Looking back now, I know why I obsessively starved my body of rest. When forced to choose between academic success and my health, I relentlessly pursued success. I did not care for science research, but, somehow, I had convinced myself that a bad grade on this project would be my demise. Somehow, I had convinced myself a high school research project would determine the trajectory of my future. As students, we are always looking for the next crisis. Every assignment, project, and assessment, though insignificant on their own, could spell the beginning of a long spiral downwards. We thus readily prioritize schoolwork, making small concessions everyday to handle an endless stream of responsibilities. We sleep a few minutes less to finish an essay. We sleep a few minutes less to study for a test. We sleep a few minutes less to practice a presentation one more time. These minutes accumulate, and we soon find ourselves going to bed at one in the morning, convinced that a little less sleep is a worthwhile exchange for a better future. Before we doze off, one last thought crosses our mind: “It will all be over soon, and it will all be worth it then.”

But, when will this happy ending arrive? Will it ever?

It is difficult to consider that our aspirations may remain unrealized, no matter how much we sacrifice. Still, deep down, I think we all know how fragile and arbitrary our visions are. After all, isn’t the variability of the future the reason why we work ourselves to the bone in the first place? We do everything in our power to maximize our chances at success because we realize success will always be just that: probability, luck, chance. We simultaneously love and fear the future, and this combination drives us to be reckless gamblers, giving up everything just for the slimmest possibility that we will win at the game of life.
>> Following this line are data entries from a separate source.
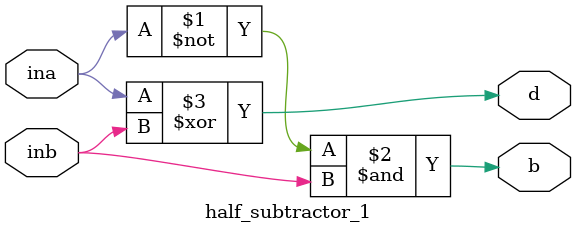
<source format=v>
`timescale 1ns / 1ps

module half_subtractor_1(
    input ina, inb,
    output b, d
);

assign b = (~ina) & inb;
assign d = ina ^ inb;

endmodule
</source>
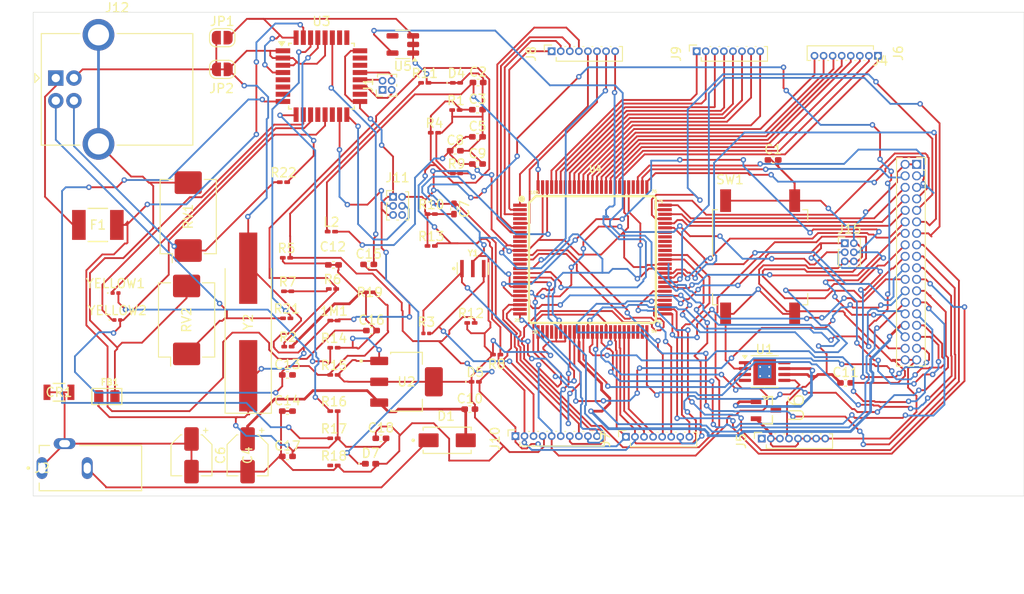
<source format=kicad_pcb>
(kicad_pcb
	(version 20240108)
	(generator "pcbnew")
	(generator_version "8.0")
	(general
		(thickness 1.6)
		(legacy_teardrops no)
	)
	(paper "A4")
	(layers
		(0 "F.Cu" signal)
		(31 "B.Cu" power)
		(32 "B.Adhes" user "B.Adhesive")
		(33 "F.Adhes" user "F.Adhesive")
		(34 "B.Paste" user)
		(35 "F.Paste" user)
		(36 "B.SilkS" user "B.Silkscreen")
		(37 "F.SilkS" user "F.Silkscreen")
		(38 "B.Mask" user)
		(39 "F.Mask" user)
		(40 "Dwgs.User" user "User.Drawings")
		(41 "Cmts.User" user "User.Comments")
		(42 "Eco1.User" user "User.Eco1")
		(43 "Eco2.User" user "User.Eco2")
		(44 "Edge.Cuts" user)
		(45 "Margin" user)
		(46 "B.CrtYd" user "B.Courtyard")
		(47 "F.CrtYd" user "F.Courtyard")
		(48 "B.Fab" user)
		(49 "F.Fab" user)
		(50 "User.1" user)
		(51 "User.2" user)
		(52 "User.3" user)
		(53 "User.4" user)
		(54 "User.5" user)
		(55 "User.6" user)
		(56 "User.7" user)
		(57 "User.8" user)
		(58 "User.9" user)
	)
	(setup
		(pad_to_mask_clearance 0)
		(allow_soldermask_bridges_in_footprints no)
		(pcbplotparams
			(layerselection 0x00010fc_ffffffff)
			(plot_on_all_layers_selection 0x0000000_00000000)
			(disableapertmacros no)
			(usegerberextensions no)
			(usegerberattributes yes)
			(usegerberadvancedattributes yes)
			(creategerberjobfile yes)
			(dashed_line_dash_ratio 12.000000)
			(dashed_line_gap_ratio 3.000000)
			(svgprecision 4)
			(plotframeref no)
			(viasonmask no)
			(mode 1)
			(useauxorigin no)
			(hpglpennumber 1)
			(hpglpenspeed 20)
			(hpglpendiameter 15.000000)
			(pdf_front_fp_property_popups yes)
			(pdf_back_fp_property_popups yes)
			(dxfpolygonmode yes)
			(dxfimperialunits yes)
			(dxfusepcbnewfont yes)
			(psnegative no)
			(psa4output no)
			(plotreference yes)
			(plotvalue yes)
			(plotfptext yes)
			(plotinvisibletext no)
			(sketchpadsonfab no)
			(subtractmaskfromsilk no)
			(outputformat 1)
			(mirror no)
			(drillshape 1)
			(scaleselection 1)
			(outputdirectory "")
		)
	)
	(net 0 "")
	(net 1 "/ATmega16U2/1")
	(net 2 "+5V")
	(net 3 "/MCU-ATMEGA2560/AVCC")
	(net 4 "/MCU-ATMEGA2560/3")
	(net 5 "Net-(U2-VIN)")
	(net 6 "Net-(U4-VCC)")
	(net 7 "/MCU-ATMEGA2560/AREF")
	(net 8 "+3V3")
	(net 9 "/ATmega16U2/4")
	(net 10 "Net-(U3-UCAP)")
	(net 11 "/ATmega16U2/USBVCC")
	(net 12 "Net-(D1-PadC)")
	(net 13 "/MCU-ATMEGA2560/2")
	(net 14 "/ATmega16U2/MISO2")
	(net 15 "/ATmega16U2/XVCC")
	(net 16 "/ATmega16U2/USHIELD")
	(net 17 "/ATmega16U2/8PB4")
	(net 18 "/ATmega16U2/8PB6")
	(net 19 "/ATmega16U2/8PB5")
	(net 20 "/ATmega16U2/8PB7")
	(net 21 "/MCU-ATMEGA2560/PL7")
	(net 22 "/MCU-ATMEGA2560/PA3")
	(net 23 "/MCU-ATMEGA2560/PA4")
	(net 24 "/MCU-ATMEGA2560/PG0")
	(net 25 "/MCU-ATMEGA2560/PC4")
	(net 26 "/MCU-ATMEGA2560/PC3")
	(net 27 "/MCU-ATMEGA2560/PC5")
	(net 28 "/MCU-ATMEGA2560/PL3")
	(net 29 "/MCU-ATMEGA2560/PA5")
	(net 30 "/MCU-ATMEGA2560/PC2")
	(net 31 "/MCU-ATMEGA2560/PG1")
	(net 32 "/MCU-ATMEGA2560/PB3")
	(net 33 "/MCU-ATMEGA2560/PL0")
	(net 34 "/MCU-ATMEGA2560/PD7")
	(net 35 "/MCU-ATMEGA2560/PL5")
	(net 36 "/MCU-ATMEGA2560/PA0")
	(net 37 "/MCU-ATMEGA2560/PA6")
	(net 38 "/MCU-ATMEGA2560/PC1")
	(net 39 "/MCU-ATMEGA2560/PL6")
	(net 40 "/MCU-ATMEGA2560/PC6")
	(net 41 "/MCU-ATMEGA2560/PB1")
	(net 42 "/MCU-ATMEGA2560/PC0")
	(net 43 "/MCU-ATMEGA2560/PL2")
	(net 44 "/MCU-ATMEGA2560/PB0")
	(net 45 "/MCU-ATMEGA2560/PG2")
	(net 46 "/MCU-ATMEGA2560/PA2")
	(net 47 "/MCU-ATMEGA2560/PA7")
	(net 48 "/MCU-ATMEGA2560/PL1")
	(net 49 "/MCU-ATMEGA2560/PC7")
	(net 50 "/MCU-ATMEGA2560/PA1")
	(net 51 "/MCU-ATMEGA2560/PL4")
	(net 52 "/MCU-ATMEGA2560/PB2")
	(net 53 "unconnected-(J5-Pin_1-Pad1)")
	(net 54 "/MCU-ATMEGA2560/ADC14")
	(net 55 "/MCU-ATMEGA2560/ADC15")
	(net 56 "/MCU-ATMEGA2560/ADC11")
	(net 57 "/MCU-ATMEGA2560/ADC12")
	(net 58 "/MCU-ATMEGA2560/ADC8")
	(net 59 "/MCU-ATMEGA2560/ADC10")
	(net 60 "/MCU-ATMEGA2560/ADC9")
	(net 61 "/MCU-ATMEGA2560/ADC13")
	(net 62 "/MCU-ATMEGA2560/TXD1")
	(net 63 "/MCU-ATMEGA2560/TXD2")
	(net 64 "/MCU-ATMEGA2560/RXD2")
	(net 65 "/MCU-ATMEGA2560/TXD3")
	(net 66 "/MCU-ATMEGA2560/RXD3")
	(net 67 "/MCU-ATMEGA2560/RXD1")
	(net 68 "/MCU-ATMEGA2560/PE4")
	(net 69 "/MCU-ATMEGA2560/PE1")
	(net 70 "/MCU-ATMEGA2560/PE3")
	(net 71 "/MCU-ATMEGA2560/PH3")
	(net 72 "/MCU-ATMEGA2560/PH4")
	(net 73 "/MCU-ATMEGA2560/PE5")
	(net 74 "/MCU-ATMEGA2560/PG5")
	(net 75 "/MCU-ATMEGA2560/PE0")
	(net 76 "/MCU-ATMEGA2560/ADC6")
	(net 77 "/MCU-ATMEGA2560/ADC7")
	(net 78 "/MCU-ATMEGA2560/ADC4")
	(net 79 "/MCU-ATMEGA2560/ADC5")
	(net 80 "/MCU-ATMEGA2560/ADC1")
	(net 81 "/MCU-ATMEGA2560/ADC2")
	(net 82 "/MCU-ATMEGA2560/ADC3")
	(net 83 "/MCU-ATMEGA2560/ADC0")
	(net 84 "/MCU-ATMEGA2560/PB7")
	(net 85 "/MCU-ATMEGA2560/PB4")
	(net 86 "/MCU-ATMEGA2560/PH6")
	(net 87 "/MCU-ATMEGA2560/PB6")
	(net 88 "/MCU-ATMEGA2560/PB5")
	(net 89 "/MCU-ATMEGA2560/PH5")
	(net 90 "/ATmega16U2/SCK2")
	(net 91 "/ATmega16U2/MOSI2")
	(net 92 "/ATmega16U2/D-")
	(net 93 "/ATmega16U2/D+")
	(net 94 "/MCU-ATMEGA2560/XTAL1")
	(net 95 "/MCU-ATMEGA2560/XTAL2")
	(net 96 "/ATmega16U2/3")
	(net 97 "/ATmega16U2/7")
	(net 98 "/ATmega16U2/8")
	(net 99 "/ATmega16U2/RD-")
	(net 100 "/ATmega16U2/RD+")
	(net 101 "/MCU-ATMEGA2560/GATE_CMD")
	(net 102 "unconnected-(U3-PC6-Pad23)")
	(net 103 "/ATmega16U2/TXL")
	(net 104 "unconnected-(U3-PB0-Pad14)")
	(net 105 "unconnected-(U3-PD6-Pad12)")
	(net 106 "unconnected-(U3-PC7-Pad22)")
	(net 107 "unconnected-(U3-PC4-Pad26)")
	(net 108 "unconnected-(U3-PC5-Pad25)")
	(net 109 "unconnected-(U3-PC2-Pad5)")
	(net 110 "/ATmega16U2/RXL")
	(net 111 "unconnected-(U3-PD1-Pad7)")
	(net 112 "unconnected-(U3-PD0-Pad6)")
	(net 113 "unconnected-(U4-(TOSC2)PG3-Pad28)")
	(net 114 "unconnected-(U4-(XCK1)PD5-Pad48)")
	(net 115 "unconnected-(U4-(ICP1)PD4-Pad47)")
	(net 116 "unconnected-(U4-PJ7-Pad79)")
	(net 117 "unconnected-(U4-PJ5(PCINT14)-Pad68)")
	(net 118 "unconnected-(U4-PJ4(PCINT13)-Pad67)")
	(net 119 "unconnected-(U4-PH2(XCK2)-Pad14)")
	(net 120 "unconnected-(U4-PJ6(PCINT15)-Pad69)")
	(net 121 "unconnected-(U4-PJ3(PCINT12)-Pad66)")
	(net 122 "unconnected-(U4-(T3{slash}INT6)PE6-Pad8)")
	(net 123 "unconnected-(U4-(XCK0{slash}AIN0)PE2-Pad4)")
	(net 124 "unconnected-(U4-(TOSC1)PG4-Pad29)")
	(net 125 "unconnected-(U4-(T1)PD6-Pad49)")
	(net 126 "unconnected-(U4-PJ2(XCK3{slash}PCINT11)-Pad65)")
	(net 127 "unconnected-(U4-PH7(T4)-Pad27)")
	(net 128 "unconnected-(U4-(CLKO{slash}ICP3{slash}INT7)PE7-Pad9)")
	(net 129 "unconnected-(U5-BP-Pad4)")
	(net 130 "/MCU-ATMEGA2560/USBVCC")
	(footprint "Resistor_SMD:R_0201_0603Metric_Pad0.64x0.40mm_HandSolder" (layer "F.Cu") (at 144.9775 111.74))
	(footprint "Varistor:Varistor_Panasonic_VF" (layer "F.Cu") (at 128.72 108.67 90))
	(footprint "PMV48XP:SOT95P230X110-3N" (layer "F.Cu") (at 192.6422 118.6398))
	(footprint "LED_SMD:LED_0201_0603Metric" (layer "F.Cu") (at 121.075 108.68))
	(footprint "PJ_031DH:CUI_PJ-031DH" (layer "F.Cu") (at 112.76 125.03))
	(footprint "Capacitor_SMD:C_0402_1005Metric_Pad0.74x0.62mm_HandSolder" (layer "F.Cu") (at 158.3625 89.99))
	(footprint "Connector_PinSocket_1.00mm:PinSocket_1x08_P1.00mm_Vertical" (layer "F.Cu") (at 185 79 90))
	(footprint "Resistor_SMD:R_0201_0603Metric_Pad0.64x0.40mm_HandSolder" (layer "F.Cu") (at 144.9775 114.74))
	(footprint "Resistor_SMD:R_0201_0603Metric_Pad0.64x0.40mm_HandSolder" (layer "F.Cu") (at 160.0925 109))
	(footprint "Package_QFP:TQFP-32_7x7mm_P0.8mm" (layer "F.Cu") (at 143.6 81.75))
	(footprint "Jumper:SolderJumper-2_P1.3mm_Open_RoundedPad1.0x1.5mm" (layer "F.Cu") (at 132.66 81))
	(footprint "Resistor_SMD:R_0201_0603Metric_Pad0.64x0.40mm_HandSolder" (layer "F.Cu") (at 144.9775 124.74))
	(footprint "M7:DIOM505270X240" (layer "F.Cu") (at 157.47 121.96))
	(footprint "Varistor:Varistor_Panasonic_VF" (layer "F.Cu") (at 128.9 97.26 90))
	(footprint "Diode_SMD:D_0402_1005Metric_Pad0.77x0.64mm_HandSolder" (layer "F.Cu") (at 149.0175 124.55))
	(footprint "Resistor_SMD:R_0201_0603Metric_Pad0.64x0.40mm_HandSolder" (layer "F.Cu") (at 139.8675 105.51))
	(footprint "Connector_USB:USB_B_OST_USB-B1HSxx_Horizontal" (layer "F.Cu") (at 114.29 81.96))
	(footprint "Resistor_SMD:R_0201_0603Metric_Pad0.64x0.40mm_HandSolder" (layer "F.Cu") (at 144.9775 118.74))
	(footprint "Resistor_SMD:R_0201_0603Metric_Pad0.64x0.40mm_HandSolder" (layer "F.Cu") (at 139.9025 111.62))
	(footprint "MCU-ATMEGA2560-16AU_TQFP100:TQFP100-0.5-14X14MM" (layer "F.Cu") (at 173.5 102))
	(footprint "Resistor_SMD:R_0201_0603Metric_Pad0.64x0.40mm_HandSolder" (layer "F.Cu") (at 144.9775 121.74))
	(footprint "Resistor_SMD:R_0201_0603Metric_Pad0.64x0.40mm_HandSolder" (layer "F.Cu") (at 144.9775 108.74))
	(footprint "Capacitor_SMD:C_0402_1005Metric_Pad0.74x0.62mm_HandSolder" (layer "F.Cu") (at 149.1225 109.84))
	(footprint "Package_TO_SOT_SMD:SOT-23-5"
		(layer "F.Cu")
		(uuid "41380525-97e5-4d65-9b89-96b6a4edc9bf")
		(at 152.5775 78.25 180)
		(descr "SOT, 5 Pin (https://www.jedec.org/sites/default/files/docs/Mo-178c.PDF variant AA), generated with kicad-footprint-generator ipc_gullwing_generator.py")
		(tags "SOT TO_SOT_SMD")
		(property "Reference" "U5"
			(at 0 -2.4 0)
			(layer "F.SilkS")
			(uuid "1bcfd1fe-f720-421d-85e5-2c66e95a5472")
			(effects
				(font
					(size 1 1)
					(thickness 0.15)
				)
			)
		)
		(property "Value" "LP2985-3.3"
			(at 0 2.4 0)
			(layer "F.Fab")
			(uuid "df81ea21-f830-4e87-ad20-19dbc44d9e63")
			(effects
				(font
					(size 1 1)
					(thickness 0.15)
				)
			)
		)
		(property "Footprint" "Package_TO_SOT_SMD:SOT-23-5"
			(at 0 0 180)
			(unlocked yes)
			(layer "F.Fab")
			(hide yes)
			(uuid "19f304ee-f54d-49c6-9750-479da046d0fc")
			(effects
				(font
					(size 1.27 1.27)
					(thickness 0.15)
				)
			)
		)
		(property "Datasheet" "http://www.ti.com/lit/ds/symlink/lp2985.pdf"
			(at 0 0 180)
			(unlocked yes)
			(layer "F.Fab")
			(hide yes)
			(uuid "f61014f5-1840-46eb-ae60-c09243d3197a")
			(effects
				(font
					(size 1.27 1.27)
					(thickness 0.15)
				)
			)
		)
		(property "Description" "150mA 16V Low-noise Low-dropout Regulator With Shutdown, 3.3V output voltage, SOT-23-5"
			(at 0 0 180)
			(unlocked yes)
			(layer "F.Fab")
			(hide yes)
			(uuid "4a24af15-d023-4eba-9724-9c9b4a0516a0")
			(effects
				(font
					(size 1.27 1.27)
					(thickness 0.15)
				)
			)
		)
		(property ki_fp_filters "SOT?23*")
		(path "/f9bc6889-35cb-482b-9d74-3324f3dce8d7/1d798984-76ec-4d39-8e31-f8ec5e1a1b1e")
		(sheetname "MCU-ATMEGA2560")
		(sheetfile "MCU-ATMEGA2560.kicad_sch")
		(attr smd)
		(fp_line
			(start 0 1.56)
			(end 0.8 1.56)
			(stroke
				(width 0.12)
				(type solid)
			)
			(layer "F.SilkS")
			(uuid "f77ddeec-6a6c-4ae3-9172-9d24b44098af")
		)
		(fp_line
			(start 0 1.56)
			(end -0.8 1.56)
			(stroke
				(width 0.12)
				(type solid)
			)
			(layer "F.SilkS")
			(uuid "5505bd98-f7ba-42a5-8836-5cacf2a70717")
		)
		(fp_line
			(start 0 -1.56)
			(end 0.8 -1.56)
			(stroke
				(width 0.12)
				(type solid)
			)
			(layer "F.SilkS")
			(uuid "b792fc3c-8122-4b10-bc12-4c9f7c8aecb6")
		)
		(fp_line
			(start 0 -1.56)
			(end -0.8 -1.56)
			(stroke
				(width 0.12)
				(type solid)
			)
			(layer "F.SilkS")
			(uuid "9ab47baa-56f9-4ee2-9c2c-7508e7ec809f")
		)
		(fp_poly
			(pts
				(xy -1.3 -1.51) (xy -1.54 -1.84) (xy -1.06 -1.84) (xy -1.3 -1.51)
			)
			(stroke
				(width 0.12)
				(type solid)
			)
			(fill solid)
			(layer "F.SilkS")
			(uuid "ebca1a33-0257-4057-a5bd-926bbb544dfd")
		)
		(fp_line
			(start 2.05 1.7)
			(end 2.05 -1.7)
			(stroke
				(width 0.05)
				(type solid)
			)
			(layer "F.CrtYd")
			(uuid "327fc432-7306-4216-a76
... [632506 chars truncated]
</source>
A full two years later, the episodes of searing pain still return regularly, especially when I relapse into a cycle of high stress and little sleep. I have since dropped science research, realizing after freshman year that I had grown to fear the program. Science research will stay with me forever, though. It will be the morning hours I store away for myself, the time and freedom I gain by sacrificing my sleep. It will be the shadow by my side as I stay up again and again in my future, rushing to meet this deadline or that, as the mentor who first taught me such destructive habits. It will be the joints that throb with pain in later years, the physical manifestation of a lifetime of concessions and compromises.  

As I sat in the doctor’s office that day, avoiding my mom’s anxious gaze, the irony of my situation suddenly occurred to me. The hours of sleep I sacrificed put me no closer to the successful career I desperately wanted, but infinitely closer to the health problems that will certainly haunt my future. All my misery had led to was an increased risk for high blood pressure. I scored 100 on my research project. What else did I gain?
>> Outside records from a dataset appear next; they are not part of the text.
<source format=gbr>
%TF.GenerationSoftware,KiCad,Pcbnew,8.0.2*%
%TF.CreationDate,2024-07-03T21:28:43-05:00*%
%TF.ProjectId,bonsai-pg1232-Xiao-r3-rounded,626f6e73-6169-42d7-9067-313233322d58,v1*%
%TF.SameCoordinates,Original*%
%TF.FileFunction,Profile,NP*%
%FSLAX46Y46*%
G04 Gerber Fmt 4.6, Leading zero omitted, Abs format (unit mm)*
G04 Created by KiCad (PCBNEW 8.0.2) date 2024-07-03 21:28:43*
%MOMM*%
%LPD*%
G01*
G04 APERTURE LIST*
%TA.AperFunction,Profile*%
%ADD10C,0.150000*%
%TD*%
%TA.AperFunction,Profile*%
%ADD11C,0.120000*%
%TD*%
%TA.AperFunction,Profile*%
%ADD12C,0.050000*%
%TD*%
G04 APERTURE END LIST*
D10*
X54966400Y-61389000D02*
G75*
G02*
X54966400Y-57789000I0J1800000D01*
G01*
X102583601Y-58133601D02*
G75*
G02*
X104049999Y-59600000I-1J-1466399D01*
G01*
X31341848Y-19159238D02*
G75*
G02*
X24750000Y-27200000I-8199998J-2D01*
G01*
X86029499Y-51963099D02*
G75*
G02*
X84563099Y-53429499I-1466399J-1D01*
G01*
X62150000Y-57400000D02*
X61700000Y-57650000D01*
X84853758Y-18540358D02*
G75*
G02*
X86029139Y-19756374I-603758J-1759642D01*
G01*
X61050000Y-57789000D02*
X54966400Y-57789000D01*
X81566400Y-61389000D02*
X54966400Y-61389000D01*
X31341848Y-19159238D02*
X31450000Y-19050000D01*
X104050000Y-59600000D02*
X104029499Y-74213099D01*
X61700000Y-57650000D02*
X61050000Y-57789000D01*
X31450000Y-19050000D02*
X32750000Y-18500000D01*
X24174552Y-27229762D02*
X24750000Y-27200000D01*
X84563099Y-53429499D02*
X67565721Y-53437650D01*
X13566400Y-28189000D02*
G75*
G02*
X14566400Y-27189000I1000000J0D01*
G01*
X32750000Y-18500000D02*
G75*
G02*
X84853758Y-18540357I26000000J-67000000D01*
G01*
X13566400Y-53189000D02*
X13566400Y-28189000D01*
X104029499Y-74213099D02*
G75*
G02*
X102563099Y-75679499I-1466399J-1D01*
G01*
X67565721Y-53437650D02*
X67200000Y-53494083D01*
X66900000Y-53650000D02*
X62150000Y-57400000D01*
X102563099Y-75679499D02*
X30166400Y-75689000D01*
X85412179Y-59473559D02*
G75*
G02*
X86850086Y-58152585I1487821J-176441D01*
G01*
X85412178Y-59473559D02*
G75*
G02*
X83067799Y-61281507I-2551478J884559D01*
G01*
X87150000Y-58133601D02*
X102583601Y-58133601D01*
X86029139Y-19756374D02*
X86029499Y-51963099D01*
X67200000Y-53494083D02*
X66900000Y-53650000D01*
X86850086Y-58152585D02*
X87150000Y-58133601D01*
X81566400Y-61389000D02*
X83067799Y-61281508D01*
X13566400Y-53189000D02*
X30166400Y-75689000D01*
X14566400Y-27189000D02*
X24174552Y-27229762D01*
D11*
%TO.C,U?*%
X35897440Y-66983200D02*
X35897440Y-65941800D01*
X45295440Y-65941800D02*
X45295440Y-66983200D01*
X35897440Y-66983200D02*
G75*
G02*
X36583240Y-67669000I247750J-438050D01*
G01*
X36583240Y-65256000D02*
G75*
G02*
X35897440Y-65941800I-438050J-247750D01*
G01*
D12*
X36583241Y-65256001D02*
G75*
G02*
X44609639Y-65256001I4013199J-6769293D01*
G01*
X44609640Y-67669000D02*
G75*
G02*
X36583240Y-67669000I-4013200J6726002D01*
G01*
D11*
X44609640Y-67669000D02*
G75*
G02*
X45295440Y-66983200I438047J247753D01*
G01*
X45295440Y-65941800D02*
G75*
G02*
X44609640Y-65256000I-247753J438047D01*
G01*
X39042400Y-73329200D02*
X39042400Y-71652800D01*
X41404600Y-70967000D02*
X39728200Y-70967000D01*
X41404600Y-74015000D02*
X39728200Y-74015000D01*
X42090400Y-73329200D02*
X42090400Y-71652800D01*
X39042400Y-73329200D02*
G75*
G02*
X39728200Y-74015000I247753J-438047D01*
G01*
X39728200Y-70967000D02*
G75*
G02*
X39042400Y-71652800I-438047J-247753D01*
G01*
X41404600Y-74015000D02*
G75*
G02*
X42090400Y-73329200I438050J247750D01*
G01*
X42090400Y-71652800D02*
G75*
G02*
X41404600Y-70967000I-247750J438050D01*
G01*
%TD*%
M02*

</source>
I know it feels like we don’t have much say in this lifestyle. We feel forced to sacrifice our health because there seems to be no other way to stay afloat in school—in life, even. Twenty-four hours are simply not enough for us to handle the dizzying mess of work we face every day. But we are only juggling ten different tasks simultaneously because we believe that all ten will help us achieve our elusive vision of the future in some way. Fate is fickle, however, and our lives will almost certainly unfold in different ways than how we imagined. What use is there, then, to sacrifice the present for the future? 
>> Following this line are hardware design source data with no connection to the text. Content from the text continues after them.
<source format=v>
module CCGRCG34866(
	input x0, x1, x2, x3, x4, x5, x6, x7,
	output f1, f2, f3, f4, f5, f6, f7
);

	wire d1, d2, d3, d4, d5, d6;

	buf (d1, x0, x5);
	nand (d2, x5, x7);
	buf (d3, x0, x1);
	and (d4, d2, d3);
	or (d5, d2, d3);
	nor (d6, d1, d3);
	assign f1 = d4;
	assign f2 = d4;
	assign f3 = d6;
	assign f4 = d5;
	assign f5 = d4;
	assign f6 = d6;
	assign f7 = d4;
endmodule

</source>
In our haste to make that desired future inch ever closer to reality, we have neglected the reality we currently live in. But the present moment was part of that precious future, too, at some point. If the present is a hard-won gift from our past selves, holding the same value as the future does for us now, how can we justify spending it in misery? How can we justify living out every day sluggishly from starving ourselves of rest, barely experiencing the very joys we worked so hard to obtain? 

Being our present selves, we have a choice to make: let go of a future that may never come, or let go of the present that is already here. As acquainted with chance as we are, I am sure we will make the right decision, which starts with granting our body the rest it deserves.